◆ PROBLEMS AND TASKS:
a) Using the article on discrimination in insurance pricing, decide whether each statement agrees with it, and answer yes or no, quoting the words that decide it: (i) the EU gender discrimination directive requires pricing models not to discriminate by gender; (ii) inadvertent discrimination seems riskier in simple models than in complex ones; (iii) one UK example given is an Information Commissioner's Office consultation on an AI auditing framework.
b) Output, word for word, the part of the insurance pricing article between "A more longstanding" and "using unacceptable proxies.", inclusive.

◆ SELECTION:

**If we want to avoid discrimination in insurance pricing, we need to be able to take protected characteristics into account, say Mathias Lindholm, Ronald Richman, Andreas Tsanakas and Mario Wüthrich **

As advanced modelling methodologies become widely available to actuaries, the way models are used within financial services is increasingly constrained by legal developments and regulatory scrutiny. Two examples in the UK are the Financial Conduct Authority’s review of general insurance pricing practices and the Information Commissioner’s Office consultation on an AI auditing framework.

A more longstanding and familiar regulation is the EU gender discrimination directive, which requires that pricing models do not discriminate by gender. The risks of inadvertent discrimination with respect to protected characteristics seem to be higher in complex models than in simple ones, as complex models may exploit intricate patterns in data to derive proxies for, say, gender. In addition to the legal and regulatory risks, ethical concerns could arise if models were found to be using unacceptable proxies.

Defining discrimination in such an intuitive way may appear straightforward, but without a rigorous definition of discrimination, it becomes difficult to guarantee that pricing models are free of it. How can we make sure that illegal or unwanted discriminatory factors are not influencing the results of a model?

◆ LISTED RECORDS:
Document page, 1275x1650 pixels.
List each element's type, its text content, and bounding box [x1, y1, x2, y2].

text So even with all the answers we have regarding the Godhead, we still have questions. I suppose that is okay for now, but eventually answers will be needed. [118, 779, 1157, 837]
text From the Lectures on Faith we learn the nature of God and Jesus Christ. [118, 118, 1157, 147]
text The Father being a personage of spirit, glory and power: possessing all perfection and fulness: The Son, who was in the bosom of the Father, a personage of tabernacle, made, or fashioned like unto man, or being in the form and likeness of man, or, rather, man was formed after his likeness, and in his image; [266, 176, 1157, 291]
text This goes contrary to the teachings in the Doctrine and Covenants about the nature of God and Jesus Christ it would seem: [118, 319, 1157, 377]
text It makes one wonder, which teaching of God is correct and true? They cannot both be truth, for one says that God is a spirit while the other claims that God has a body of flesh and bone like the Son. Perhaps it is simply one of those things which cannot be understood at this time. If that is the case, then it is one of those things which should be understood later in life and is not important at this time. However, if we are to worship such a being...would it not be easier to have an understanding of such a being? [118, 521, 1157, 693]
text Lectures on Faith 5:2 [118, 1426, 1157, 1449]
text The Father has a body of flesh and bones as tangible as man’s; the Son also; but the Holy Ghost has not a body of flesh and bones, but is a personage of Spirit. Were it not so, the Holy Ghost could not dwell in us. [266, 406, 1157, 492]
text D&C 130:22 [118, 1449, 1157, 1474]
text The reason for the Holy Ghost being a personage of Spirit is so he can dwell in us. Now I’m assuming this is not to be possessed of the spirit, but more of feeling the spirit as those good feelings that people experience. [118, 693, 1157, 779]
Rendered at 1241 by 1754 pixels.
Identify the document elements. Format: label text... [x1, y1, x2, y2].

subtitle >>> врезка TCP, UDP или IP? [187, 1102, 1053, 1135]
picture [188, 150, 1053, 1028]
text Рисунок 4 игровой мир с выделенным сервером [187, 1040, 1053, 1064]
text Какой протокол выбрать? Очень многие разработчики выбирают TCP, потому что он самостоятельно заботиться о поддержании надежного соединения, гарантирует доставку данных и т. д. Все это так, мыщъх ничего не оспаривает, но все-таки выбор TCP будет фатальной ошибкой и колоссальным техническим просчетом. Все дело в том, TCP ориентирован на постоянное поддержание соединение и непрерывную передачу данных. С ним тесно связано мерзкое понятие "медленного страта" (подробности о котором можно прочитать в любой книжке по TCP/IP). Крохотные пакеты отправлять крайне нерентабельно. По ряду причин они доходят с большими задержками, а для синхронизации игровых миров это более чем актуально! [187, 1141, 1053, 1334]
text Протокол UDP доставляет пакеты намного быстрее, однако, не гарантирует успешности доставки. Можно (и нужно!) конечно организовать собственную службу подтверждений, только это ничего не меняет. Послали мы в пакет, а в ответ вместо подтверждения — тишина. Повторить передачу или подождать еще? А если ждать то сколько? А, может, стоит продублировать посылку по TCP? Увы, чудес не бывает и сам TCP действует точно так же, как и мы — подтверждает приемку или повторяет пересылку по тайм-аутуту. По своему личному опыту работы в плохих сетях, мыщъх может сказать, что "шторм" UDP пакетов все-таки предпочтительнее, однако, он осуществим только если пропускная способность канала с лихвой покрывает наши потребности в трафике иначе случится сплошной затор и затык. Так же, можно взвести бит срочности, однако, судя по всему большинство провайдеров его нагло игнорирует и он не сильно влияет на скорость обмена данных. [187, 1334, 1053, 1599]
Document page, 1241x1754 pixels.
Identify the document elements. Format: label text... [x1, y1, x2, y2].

◆ ANSWER SET:
a)
(i) Yes: "which requires that pricing models do not discriminate by gender"
(ii) No: "seem to be higher in complex models than in simple ones"
(iii) Yes: "the Information Commissioner’s Office consultation on an AI auditing framework"

b)
A more longstanding and familiar regulation is the EU gender discrimination directive, which requires that pricing models do not discriminate by gender. The risks of inadvertent discrimination with respect to protected characteristics seem to be higher in complex models than in simple ones, as complex models may exploit intricate patterns in data to derive proxies for, say, gender. In addition to the legal and regulatory risks, ethical concerns could arise if models were found to be using unacceptable proxies.